Consigne 1:
Répondez aux questions suivantes d'après l'extrait sur l'assoupissement français :
(a) Quelles grandes réussites industrielles françaises sont citées ?
(b) Quelle ville est décrite comme le pôle magnétique de la finance européenne ?
(c) Sur quel sujet porte la mission conduite à la demande du conseil des ministres du travail des Vingt-sept ?
Consigne 2: Reproduisez fidèlement tout le passage de l'extrait sur l'assoupissement français, depuis « Il suffit d’entendre » jusqu'à « économique et social. ».
Consigne 3: Poursuivez l'extrait sur l'assoupissement économique français à partir de sa dernière phrase.

Extrait fourni:
+---+
Ceux d’entre nous qui ont accompli des missions hors de nos frontières n’en reviennent-ils pas souvent avec le sentiment que le reste du monde bouge plus vite que nous ?
Il suffit d’entendre ceux qui ont vu les chantiers ouverts en Russie, au Brésil, en Inde, mais aussi dans le reste de l’Asie ou de l’Amérique du Sud, pour se rendre compte de ce décalage. Il suffit d’avoir perçu l’appétit au travail, à la création de richesses pour ressentir l’impression d’un certain assoupissement français.
Il y a quelques années, cet assoupissement paraissait participer d’un engourdissement européen. Aujourd’hui, une telle explication n’est plus pertinente. Les États providence d’Europe du Nord ont fait leur aggiornamento budgétaire ; l’Allemagne a rétabli sa productivité et a repris ses conquêtes exportatrices ; la Grande-Bretagne a reconstruit ses services publics et Londres est le pôle magnétique de la finance européenne ; les pays d’Europe de l’Est et du Centre avancent à bon pas dans la voie du rattrapage économique et social.
En comparaison, malgré des efforts conduits depuis quelques années, notre pays semble encore engoncé dans des problèmes que d’autres ont résolus.
Nos finances publiques portent le poids de la dette, notre déficit extérieur se réduit trop peu, nos grandes réussites industrielles – le nucléaire, le train à grande vitesse ou l’avionique – reposent sur des percées de notre appareil de recherche qui remontent à deux, trois, voire quatre décennies. Nos concitoyens perçoivent d’ailleurs davantage la constitution d’un marché mondial comme une menace dont il convient de se protéger que comme une opportunité à saisir. C’est une vraie différence avec nombre de nos partenaires de l’Union. Je le constate dans les pays que je visite dans le cadre de la mission sur la flexsécurité que je conduis actuellement, à la demande du conseil des ministres du travail des Vingt-sept, en observant la manière dont les partenaires sociaux abordent la globalisation.
Nous sommes encore trop frileux, alors même que la globalisation peut constituer un outil de sortie du sous-développement pour les trois quarts de la planète.
Nous avons besoin de services publics efficaces, expression de la solidarité collective et ciment de la cohésion territoriale et nationale. C’est indéniable ! Mais, dans le tourbillon concurrentiel qui balaye le globe, nous avons aussi besoin d’entrepreneurs et d’entreprises à même d’assurer le maintien et le développement non seulement de notre niveau de vie, mais également de notre influence. Ayons-le à l’esprit !
+---+
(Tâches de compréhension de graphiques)
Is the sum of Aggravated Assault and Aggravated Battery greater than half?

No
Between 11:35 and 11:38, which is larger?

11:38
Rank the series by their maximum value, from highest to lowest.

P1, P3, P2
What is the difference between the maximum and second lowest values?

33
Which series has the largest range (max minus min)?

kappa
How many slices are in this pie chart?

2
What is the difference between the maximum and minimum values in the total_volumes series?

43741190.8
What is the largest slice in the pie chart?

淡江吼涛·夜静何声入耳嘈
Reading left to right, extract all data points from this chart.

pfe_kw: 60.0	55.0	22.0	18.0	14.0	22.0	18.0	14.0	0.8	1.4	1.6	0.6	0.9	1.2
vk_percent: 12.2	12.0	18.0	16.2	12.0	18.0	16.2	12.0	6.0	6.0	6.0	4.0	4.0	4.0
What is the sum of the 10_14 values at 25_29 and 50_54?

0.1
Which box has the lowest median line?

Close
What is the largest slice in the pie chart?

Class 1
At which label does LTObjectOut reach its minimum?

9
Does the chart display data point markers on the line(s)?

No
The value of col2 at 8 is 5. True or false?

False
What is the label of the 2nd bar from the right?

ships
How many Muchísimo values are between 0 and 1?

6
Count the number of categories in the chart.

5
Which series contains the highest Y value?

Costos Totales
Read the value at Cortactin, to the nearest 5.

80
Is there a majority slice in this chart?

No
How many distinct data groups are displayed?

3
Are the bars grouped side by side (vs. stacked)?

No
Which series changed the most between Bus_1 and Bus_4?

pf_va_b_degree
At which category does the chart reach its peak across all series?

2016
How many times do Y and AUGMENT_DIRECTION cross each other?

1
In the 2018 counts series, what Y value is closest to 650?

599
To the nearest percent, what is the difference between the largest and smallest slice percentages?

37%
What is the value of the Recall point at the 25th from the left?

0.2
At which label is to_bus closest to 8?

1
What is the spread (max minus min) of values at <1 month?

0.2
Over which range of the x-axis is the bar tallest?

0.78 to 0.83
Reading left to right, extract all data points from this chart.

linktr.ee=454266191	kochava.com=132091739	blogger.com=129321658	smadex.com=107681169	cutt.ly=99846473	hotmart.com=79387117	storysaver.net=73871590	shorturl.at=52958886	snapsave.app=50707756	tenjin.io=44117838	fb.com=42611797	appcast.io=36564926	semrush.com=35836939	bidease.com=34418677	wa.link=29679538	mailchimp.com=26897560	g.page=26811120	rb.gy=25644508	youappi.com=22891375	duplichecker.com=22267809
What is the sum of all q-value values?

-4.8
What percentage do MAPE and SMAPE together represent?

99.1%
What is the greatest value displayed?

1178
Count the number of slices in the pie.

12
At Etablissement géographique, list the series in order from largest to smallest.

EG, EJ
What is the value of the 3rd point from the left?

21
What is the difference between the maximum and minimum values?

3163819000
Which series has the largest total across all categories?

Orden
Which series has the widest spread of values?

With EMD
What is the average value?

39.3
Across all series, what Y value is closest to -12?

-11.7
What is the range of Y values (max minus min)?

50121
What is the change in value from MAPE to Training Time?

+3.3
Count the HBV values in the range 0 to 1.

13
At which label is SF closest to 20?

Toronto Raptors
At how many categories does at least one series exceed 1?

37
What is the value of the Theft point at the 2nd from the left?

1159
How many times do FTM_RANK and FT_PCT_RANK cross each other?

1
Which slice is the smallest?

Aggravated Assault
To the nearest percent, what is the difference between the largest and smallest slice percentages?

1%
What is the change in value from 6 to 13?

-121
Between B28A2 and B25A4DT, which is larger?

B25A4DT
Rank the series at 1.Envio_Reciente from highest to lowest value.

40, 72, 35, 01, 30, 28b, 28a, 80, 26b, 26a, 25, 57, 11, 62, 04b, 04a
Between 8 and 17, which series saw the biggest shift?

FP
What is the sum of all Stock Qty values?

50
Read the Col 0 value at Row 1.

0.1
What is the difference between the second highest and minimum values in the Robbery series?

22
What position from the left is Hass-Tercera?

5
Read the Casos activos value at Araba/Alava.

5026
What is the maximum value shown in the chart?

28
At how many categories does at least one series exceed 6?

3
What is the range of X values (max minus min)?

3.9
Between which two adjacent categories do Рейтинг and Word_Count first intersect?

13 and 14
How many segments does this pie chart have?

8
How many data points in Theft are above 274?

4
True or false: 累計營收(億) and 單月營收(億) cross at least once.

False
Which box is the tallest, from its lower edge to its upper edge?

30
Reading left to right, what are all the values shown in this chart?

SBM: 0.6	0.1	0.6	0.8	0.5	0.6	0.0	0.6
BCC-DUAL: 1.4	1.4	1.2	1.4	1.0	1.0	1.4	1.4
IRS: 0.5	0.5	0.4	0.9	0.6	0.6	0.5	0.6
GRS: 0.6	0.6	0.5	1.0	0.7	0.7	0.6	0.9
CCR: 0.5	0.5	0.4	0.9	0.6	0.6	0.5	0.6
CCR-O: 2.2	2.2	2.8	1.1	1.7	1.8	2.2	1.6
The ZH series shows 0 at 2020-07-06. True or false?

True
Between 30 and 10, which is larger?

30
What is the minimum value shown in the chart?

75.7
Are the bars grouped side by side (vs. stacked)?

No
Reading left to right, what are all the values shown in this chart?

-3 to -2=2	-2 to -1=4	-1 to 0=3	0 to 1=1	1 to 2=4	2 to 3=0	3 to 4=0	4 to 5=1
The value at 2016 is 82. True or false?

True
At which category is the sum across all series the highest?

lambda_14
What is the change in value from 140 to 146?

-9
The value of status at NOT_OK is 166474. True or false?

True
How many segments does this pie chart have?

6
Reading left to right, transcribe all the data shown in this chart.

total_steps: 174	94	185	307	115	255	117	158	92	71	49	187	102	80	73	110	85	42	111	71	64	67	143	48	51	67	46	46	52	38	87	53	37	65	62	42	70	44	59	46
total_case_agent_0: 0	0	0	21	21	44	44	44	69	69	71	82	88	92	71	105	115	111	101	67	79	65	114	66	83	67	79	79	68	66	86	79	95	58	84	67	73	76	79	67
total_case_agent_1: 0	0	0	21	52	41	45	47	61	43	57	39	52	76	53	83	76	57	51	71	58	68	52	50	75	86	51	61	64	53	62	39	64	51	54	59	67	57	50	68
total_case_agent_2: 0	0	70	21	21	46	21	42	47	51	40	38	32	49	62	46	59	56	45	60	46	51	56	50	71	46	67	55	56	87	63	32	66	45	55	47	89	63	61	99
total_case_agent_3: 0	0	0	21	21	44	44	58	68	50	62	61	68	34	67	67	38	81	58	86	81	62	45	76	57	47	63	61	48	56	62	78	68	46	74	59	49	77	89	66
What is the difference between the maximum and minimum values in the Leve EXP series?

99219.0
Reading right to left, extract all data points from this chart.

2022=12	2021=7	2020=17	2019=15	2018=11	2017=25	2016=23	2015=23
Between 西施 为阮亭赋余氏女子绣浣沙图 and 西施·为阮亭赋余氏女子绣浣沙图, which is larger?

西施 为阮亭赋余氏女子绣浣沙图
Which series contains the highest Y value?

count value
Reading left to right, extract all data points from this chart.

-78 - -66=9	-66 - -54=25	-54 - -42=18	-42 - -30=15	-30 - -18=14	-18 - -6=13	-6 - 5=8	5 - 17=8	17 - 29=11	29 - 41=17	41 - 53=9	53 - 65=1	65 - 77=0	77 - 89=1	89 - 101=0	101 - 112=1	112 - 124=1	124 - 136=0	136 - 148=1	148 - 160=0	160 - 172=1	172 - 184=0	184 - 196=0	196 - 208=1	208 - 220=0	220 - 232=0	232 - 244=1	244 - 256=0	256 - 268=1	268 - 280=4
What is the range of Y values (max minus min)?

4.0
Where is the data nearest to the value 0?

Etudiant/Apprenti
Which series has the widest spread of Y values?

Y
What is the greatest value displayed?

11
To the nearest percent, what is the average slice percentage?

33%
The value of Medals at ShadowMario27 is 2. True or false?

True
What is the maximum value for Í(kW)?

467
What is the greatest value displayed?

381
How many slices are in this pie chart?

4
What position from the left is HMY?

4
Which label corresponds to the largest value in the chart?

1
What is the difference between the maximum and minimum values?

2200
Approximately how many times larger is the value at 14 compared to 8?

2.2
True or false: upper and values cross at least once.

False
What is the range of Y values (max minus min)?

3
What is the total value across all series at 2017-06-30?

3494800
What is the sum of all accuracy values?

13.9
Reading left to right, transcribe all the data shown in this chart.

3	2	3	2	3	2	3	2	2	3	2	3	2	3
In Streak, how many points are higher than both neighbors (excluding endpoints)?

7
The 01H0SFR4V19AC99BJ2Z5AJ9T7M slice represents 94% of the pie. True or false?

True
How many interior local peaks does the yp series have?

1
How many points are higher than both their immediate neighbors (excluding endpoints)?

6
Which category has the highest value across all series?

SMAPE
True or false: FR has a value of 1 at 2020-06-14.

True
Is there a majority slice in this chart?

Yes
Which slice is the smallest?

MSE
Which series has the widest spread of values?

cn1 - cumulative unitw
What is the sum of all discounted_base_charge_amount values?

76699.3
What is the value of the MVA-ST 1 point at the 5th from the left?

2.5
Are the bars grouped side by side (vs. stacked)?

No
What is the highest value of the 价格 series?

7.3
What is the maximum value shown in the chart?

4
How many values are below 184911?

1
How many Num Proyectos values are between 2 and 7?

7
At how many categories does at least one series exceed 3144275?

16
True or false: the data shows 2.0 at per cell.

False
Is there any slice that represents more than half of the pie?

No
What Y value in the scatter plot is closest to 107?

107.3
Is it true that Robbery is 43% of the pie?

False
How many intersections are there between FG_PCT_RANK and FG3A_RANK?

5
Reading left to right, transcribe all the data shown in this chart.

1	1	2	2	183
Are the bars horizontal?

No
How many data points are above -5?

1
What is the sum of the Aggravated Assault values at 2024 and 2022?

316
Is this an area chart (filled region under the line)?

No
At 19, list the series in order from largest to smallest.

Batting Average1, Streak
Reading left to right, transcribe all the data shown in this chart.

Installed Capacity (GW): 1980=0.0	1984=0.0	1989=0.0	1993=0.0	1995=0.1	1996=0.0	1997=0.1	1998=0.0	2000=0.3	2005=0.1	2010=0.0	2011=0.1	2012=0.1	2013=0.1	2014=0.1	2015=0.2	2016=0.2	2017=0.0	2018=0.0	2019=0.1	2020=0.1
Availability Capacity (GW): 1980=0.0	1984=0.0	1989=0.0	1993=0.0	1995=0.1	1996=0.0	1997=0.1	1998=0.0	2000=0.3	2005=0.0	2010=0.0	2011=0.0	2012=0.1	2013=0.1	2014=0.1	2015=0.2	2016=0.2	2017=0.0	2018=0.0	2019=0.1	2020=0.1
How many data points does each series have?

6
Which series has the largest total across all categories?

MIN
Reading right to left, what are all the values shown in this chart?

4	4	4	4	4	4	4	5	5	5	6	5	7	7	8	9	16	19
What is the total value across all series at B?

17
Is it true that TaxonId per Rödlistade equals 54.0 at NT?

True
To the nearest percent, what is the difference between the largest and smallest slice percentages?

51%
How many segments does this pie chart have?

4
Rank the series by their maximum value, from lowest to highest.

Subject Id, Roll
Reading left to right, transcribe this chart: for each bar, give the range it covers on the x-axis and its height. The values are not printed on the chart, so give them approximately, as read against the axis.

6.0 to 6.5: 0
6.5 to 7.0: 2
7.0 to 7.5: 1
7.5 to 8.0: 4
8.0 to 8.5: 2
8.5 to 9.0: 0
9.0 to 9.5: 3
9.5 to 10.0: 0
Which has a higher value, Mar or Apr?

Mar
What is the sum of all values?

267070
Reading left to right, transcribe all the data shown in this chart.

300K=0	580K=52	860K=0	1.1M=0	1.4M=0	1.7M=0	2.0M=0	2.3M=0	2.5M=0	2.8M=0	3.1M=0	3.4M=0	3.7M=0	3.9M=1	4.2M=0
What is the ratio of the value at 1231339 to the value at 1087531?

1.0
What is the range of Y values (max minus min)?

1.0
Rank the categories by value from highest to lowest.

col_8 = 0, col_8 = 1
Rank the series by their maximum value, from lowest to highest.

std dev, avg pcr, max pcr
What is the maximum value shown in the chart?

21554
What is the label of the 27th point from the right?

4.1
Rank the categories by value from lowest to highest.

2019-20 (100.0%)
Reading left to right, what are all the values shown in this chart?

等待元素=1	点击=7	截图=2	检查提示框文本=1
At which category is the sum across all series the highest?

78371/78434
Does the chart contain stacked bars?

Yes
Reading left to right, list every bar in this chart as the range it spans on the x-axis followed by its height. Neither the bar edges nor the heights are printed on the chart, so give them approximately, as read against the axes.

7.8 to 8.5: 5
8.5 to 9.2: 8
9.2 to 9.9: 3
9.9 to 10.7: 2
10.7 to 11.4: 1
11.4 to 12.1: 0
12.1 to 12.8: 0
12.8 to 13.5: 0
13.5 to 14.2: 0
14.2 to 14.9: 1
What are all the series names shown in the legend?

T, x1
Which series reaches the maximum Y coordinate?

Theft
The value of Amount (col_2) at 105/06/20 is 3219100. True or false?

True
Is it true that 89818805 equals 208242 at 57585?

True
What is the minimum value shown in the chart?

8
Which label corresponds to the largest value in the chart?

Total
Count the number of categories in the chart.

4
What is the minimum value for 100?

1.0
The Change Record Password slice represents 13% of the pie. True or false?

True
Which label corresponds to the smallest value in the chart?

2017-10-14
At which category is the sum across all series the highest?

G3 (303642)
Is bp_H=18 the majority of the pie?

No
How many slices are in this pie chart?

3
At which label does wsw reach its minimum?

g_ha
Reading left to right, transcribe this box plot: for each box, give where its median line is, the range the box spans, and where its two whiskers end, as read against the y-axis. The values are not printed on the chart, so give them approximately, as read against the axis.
+---+
Résultat de l'exercice 1:
(a) Le nucléaire, le train à grande vitesse et l'avionique.
(b) Londres.
(c) La flexsécurité.

Résultat de l'exercice 2:
Il suffit d’entendre ceux qui ont vu les chantiers ouverts en Russie, au Brésil, en Inde, mais aussi dans le reste de l’Asie ou de l’Amérique du Sud, pour se rendre compte de ce décalage. Il suffit d’avoir perçu l’appétit au travail, à la création de richesses pour ressentir l’impression d’un certain assoupissement français.
Il y a quelques années, cet assoupissement paraissait participer d’un engourdissement européen. Aujourd’hui, une telle explication n’est plus pertinente. Les États providence d’Europe du Nord ont fait leur aggiornamento budgétaire ; l’Allemagne a rétabli sa productivité et a repris ses conquêtes exportatrices ; la Grande-Bretagne a reconstruit ses services publics et Londres est le pôle magnétique de la finance européenne ; les pays d’Europe de l’Est et du Centre avancent à bon pas dans la voie du rattrapage économique et social.

Résultat de l'exercice 3:
De ce point de vue, le projet de loi dessine les conditions d’un réveil de la vitalité économique nationale.
Face à la menace d’assoupissement économique, il nous faut organiser la levée en masse d’entrepreneurs ; depuis cinq ans, le nombre de créations d’entreprises est un signe positif. Nous avons donc besoin de plus de liberté.
Un tel objectif suppose une pédagogie, une valorisation de l’esprit d’entreprise et de ses réussites afin de favoriser l’évolution des mentalités.
Un tel objectif impose une facilitation de la vie de l’entrepreneur, une politique plus favorable à l’éclosion des petites et moyennes entreprises et à leur croissance afin d’encourager également le « rebond », c’est-à-dire l’acceptation d’un éventuel échec, qui n’est pas la condamnation définitive de l’entrepreneur.
Il exige une plus grande ouverture des marchés publics et privés aux petites entreprises. Celles-ci en sont souvent écartées pour cause de taille et, du coup, elles ne peuvent pas grandir. Il commande aussi des stratégies de développement de nos entreprises de taille médiane, à l’instar, comme le disait Laurent Béteille, du modèle allemand d’entreprises moyennes fortes, innovantes et exportatrices. Ces Mittelstand, dont le tissu serré fait la force industrielle de notre grand voisin, ne sont pas directement « avalées » par les multinationales et, grâce à leur identité, elles peuvent répondre au combat de la globalisation.
Cette orientation structure l’un des volets du projet de loi. Néanmoins, je ne crois pas que le dispositif proposé épuise le sujet. Il constitue un pas dans la bonne direction. D’autres devront suivre.
Aujourd’hui, pour assurer notre avenir, il nous est nécessaire d’opposer au choc de la mondialisation des bataillons d’entreprises inventives et libérées de certains carcans. Pour cela, il nous faut alléger les feuilles de marche des entreprises conquérantes à l’export.
Ayons aussi conscience que, pour mieux se projeter dans le lointain, notre économie doit davantage s’enraciner dans les activités de proximité. Cette économie de proximité est en effet un concept qu’il nous paraît essentiel de prendre en compte.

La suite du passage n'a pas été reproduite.